Pierre Dulaine, champion du monde de danse de salon à quatre reprises, décide de revenir à Jaffa où il est né soixante-dix ans plus tôt afin d’organiser un concours de danse réunissant enfants israéliens et palestiniens. L’objectif est double : convaincre les jeunes musulmans d’avoir un contact physique avec des filles mais surtout, réconcilier deux religions ennemies autour d’un même objectif commun, la danse. La portée symbolique du sujet du film traduit un didactisme évident dont l’objectif est de faire réfléchir les plus jeunes spectateurs sur les fondements d’une intolérance que leurs communautés respectives cultivent. L’intention est a priori d’autant plus louable que la question politique est ici prise de biais, en prenant pour nouvel espace géopolitique une simple piste de danse. Chacun y redevient l’égal de l’autre et l’enjeu du conflit est ramené à hauteur d’enfant. Mais la lisibilité des intentions devient paradoxalement la grosse limite du film : la démarche documentaire est écrasée par une écriture qui cherche beaucoup trop à prendre en charge l’émotion du spectateur dans le but de communiquer un message universel de tolérance.
Aventure balisée
Si l’enthousiasme débordant de Pierre Dulaine fait en grande partie le sel de Dancing in Jaffa, son volontarisme détermine trop distinctement les zones d’ombre sur lesquelles le concours de danse pourra amener de la lumière. On pense par exemple à ces scènes de conversations (avec les parents d’élèves, un chauffeur de taxi) où la confrontation des arguments ne pose pas de manière assez équivoque les enjeux du défi à relever. De la même manière dans la majeure partie des scènes, rien ne semble jamais le fruit du hasard : les réactions et interventions semblent préparées, validant sans l’ombre d’un doute le bien-fondé de la démarche. La palme revient probablement aux dernières scènes du film, révélant un étrange moment d’autosatisfaction quand les enfants répètent de manière assez peu naturelle l’ouverture d’esprit à laquelle cette expérience les a convertis.
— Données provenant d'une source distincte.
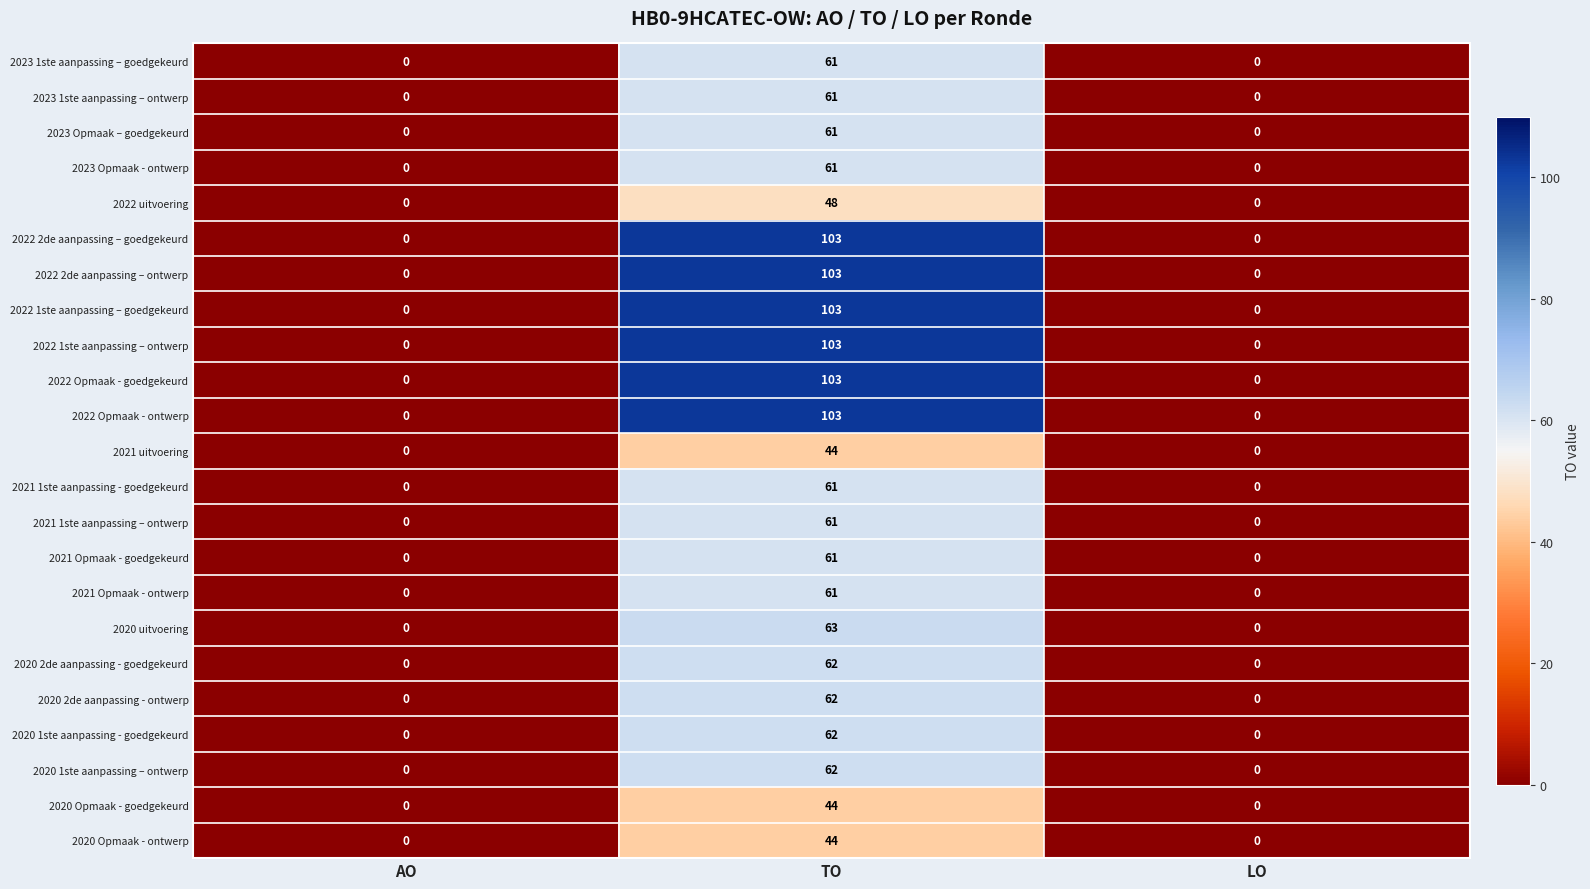

What is the spread (max minus min) of values at TO?

59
On peut normalement estimer qu’une démarche documentaire doit se donner la chance de dévier de sa trajectoire initiale, de se laisser surprendre par l’impromptu, voire d’accepter l’échec. Ici, tout est malheureusement trop sous contrôle pour qu’on croit à la pleine sincérité de la réalisatrice.
Double échelle
Pourtant, en dépit de ce verrouillage, Dancing in Jaffa parvient à produire quelque chose d’intéressant, notamment lorsqu’il s’intéresse au parcours d’une jeune élève arabe, un peu boulotte et maladroitement agressive avec ses camarades. On ressent chez elle une authentique blessure qui trouve un écho troublant lorsque sa mère l’emmène à une manifestation pro-palestinienne qui dégénère. À ce court instant, le film semble tenir la disproportion à laquelle on confronte la jeune génération en ne lui offrant rien d’autre qu’une tension permanente pour cadre de vie. Par ce jeu de double échelle, on mesure alors à quel point la démarche de Pierre Dulaine n’a pas d’autre objectif que de ramener les enfants dont il a la charge à une discipline du corps et des gestes qui devient ici source de plaisir. Il est regrettable que cette rencontre ne se fasse que par intermittences, Dancing in Jaffa pêchant par excès d’universalisme bon teint. Il y avait pourtant dans le film matière à un peu plus de rage et de sueur.